START Record excerpts

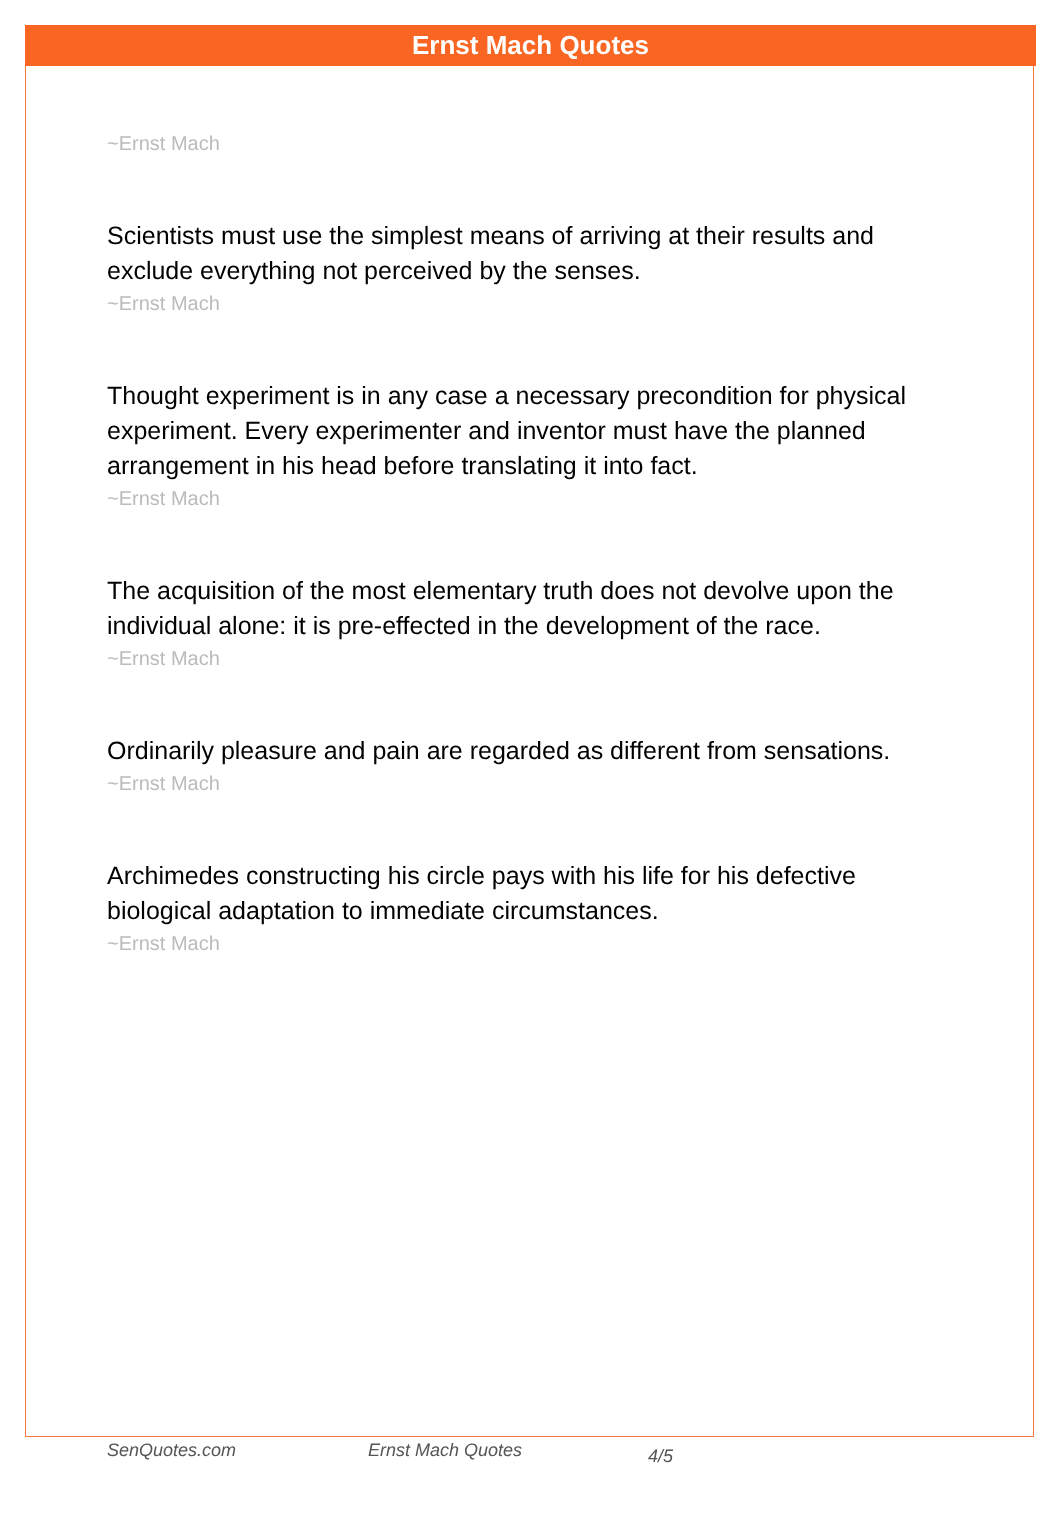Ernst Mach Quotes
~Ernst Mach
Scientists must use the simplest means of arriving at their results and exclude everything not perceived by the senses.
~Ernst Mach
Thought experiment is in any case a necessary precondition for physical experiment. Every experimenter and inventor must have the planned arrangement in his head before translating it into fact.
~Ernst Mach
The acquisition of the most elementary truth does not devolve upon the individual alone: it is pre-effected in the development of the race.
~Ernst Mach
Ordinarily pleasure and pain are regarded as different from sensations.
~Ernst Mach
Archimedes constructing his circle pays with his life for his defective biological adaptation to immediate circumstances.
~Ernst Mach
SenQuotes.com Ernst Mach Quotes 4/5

END Record excerpts

• [Aim of the task]
Without any of its images, the data above should be returned exactly.

• [Task solution]
Ernst Mach Quotes
~Ernst Mach
Scientists must use the simplest means of arriving at their results and exclude everything not perceived by the senses.
~Ernst Mach
Thought experiment is in any case a necessary precondition for physical experiment. Every experimenter and inventor must have the planned arrangement in his head before translating it into fact.
~Ernst Mach
The acquisition of the most elementary truth does not devolve upon the individual alone: it is pre-effected in the development of the race.
~Ernst Mach
Ordinarily pleasure and pain are regarded as different from sensations.
~Ernst Mach
Archimedes constructing his circle pays with his life for his defective biological adaptation to immediate circumstances.
~Ernst Mach
SenQuotes.com Ernst Mach Quotes 4/5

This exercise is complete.